===== Text block =====

Even fibre-optic cables that are more difficult to tap into are now somewhat vulnerable. In 1985, according to Campbell, "cable-tapping operations were extended into the Mediterranean to intercept cables linking Europe to West Africa. The US is the only naval power known to have deployed deep-sea technology for this purpose".
When it comes to the internet, Campbell says: "Because most of the world's internet capacity lies within the US or connects to the US, many communications in 'cyberspace' pass through intermediate sites within the US. Communications from Europe to and from Asia, Oceania, Africa or South America normally travel via the US. It is thus possible (and reasonable) for messages travelling a short distance in a busy European network to travel instead, for example, via internet exchanges in California. It follows that a large proportion of international communications on the internet will by the nature of the system pass through the US and thus be readily accessible to the NSA."
To me, what is really frightening is when Campbell says in the EU report: "At the present time, internet browsers and other software used in almost every personal computer in Europe is deliberately disabled such that 'secure' communications they send can, if collected, be read without difficulty by the NSA. US manufacturers are compelled to make these arrangements under US export rules."
He continues: "The same technique was re-used in 1995, when the NSA became concerned about cryptographic security systems being built into internet and email software by Microsoft, Netscape and Lotus. The companies agreed to adapt their software to reduce the level of security provided to users outside the US. In the case of Lotus Notes, which includes a secure email system, the built-in cryptographic system uses a 64-bit encryption key. This provides a medium level of security, which might at present only be broken by the NSA in months or years."
To get around the problem, "Lotus built in an NSA 'help information' to its Notes system, as the Swedish government discovered to its embarrassment in 1997. By then, the system was in daily use for confidential mail by Swedish MPs, 15,000 tax agency staff and 400,000 to 500,000 citizens," Campbell told the EU.
"Lotus Notes," he continued, "incorporates a 'workfactor reduction field' (WRF) into all emails sent by non-US users of the system. This device reduces NSA's difficulty in reading European and other email from an almost intractable problem to a few seconds work. The WRF broadcasts 24 of the 64 bits of the key used for each communication. The WRF is encoded, using a 'public key' system which can only be read by the NSA."
When a red-faced Swedish government belatedly discovered in 1997 that it had been short-changed, Lotus admitted to Svenska Dagbladet (the Swedish newspaper that reported the case in its 18 November 1997 issue, headlined: Secret Swedish email can be read by the USA): "The difference between the American Notes version and the export version lies in degrees of encryption. We deliver 64 bit keys to all customers, but 24 bits of those in the version that we deliver outside of the US are deposited with the American government."

=====

_What the task asks_.
Rewrite the passage on NSA eavesdropping from "To get around" to "told the EU.", swapping "embarrassment" for "chagrin".

===== Dataset section =====

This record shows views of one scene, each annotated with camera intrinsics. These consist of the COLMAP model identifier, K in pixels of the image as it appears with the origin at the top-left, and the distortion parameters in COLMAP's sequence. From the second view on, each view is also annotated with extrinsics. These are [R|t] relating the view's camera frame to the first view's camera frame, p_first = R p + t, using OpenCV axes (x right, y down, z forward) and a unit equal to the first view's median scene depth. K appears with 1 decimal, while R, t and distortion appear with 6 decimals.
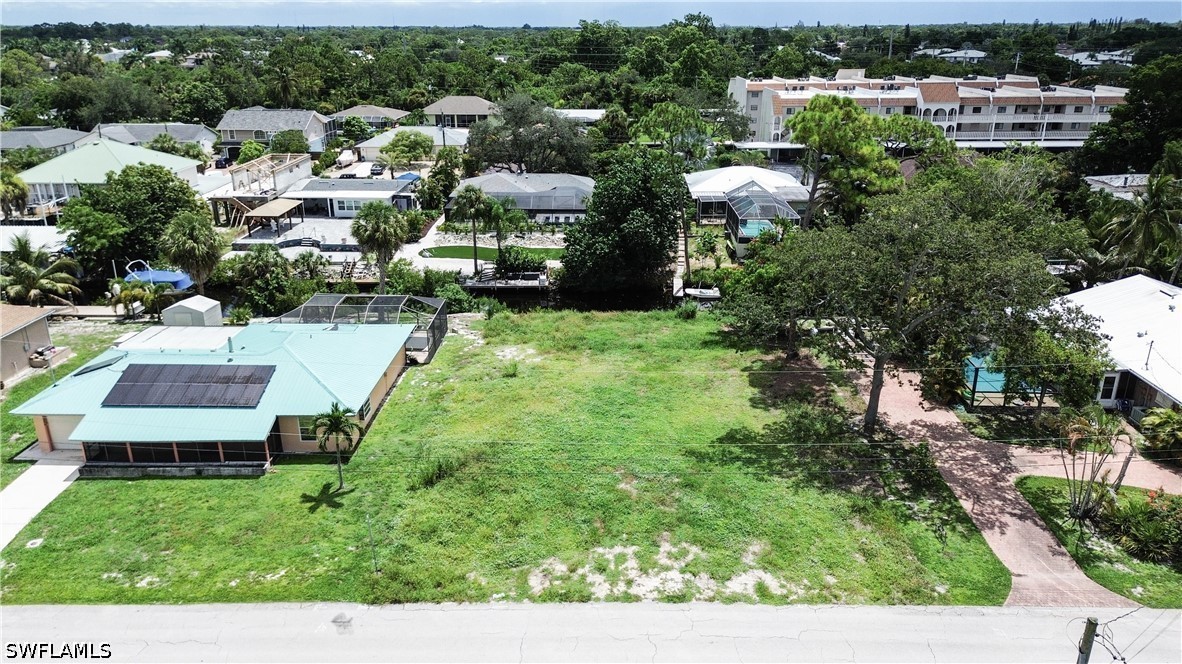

=====

_Answer below_.
To get around the problem, "Lotus built in an NSA 'help information' to its Notes system, as the Swedish government discovered to its chagrin in 1997. By then, the system was in daily use for confidential mail by Swedish MPs, 15,000 tax agency staff and 400,000 to 500,000 citizens," Campbell told the EU.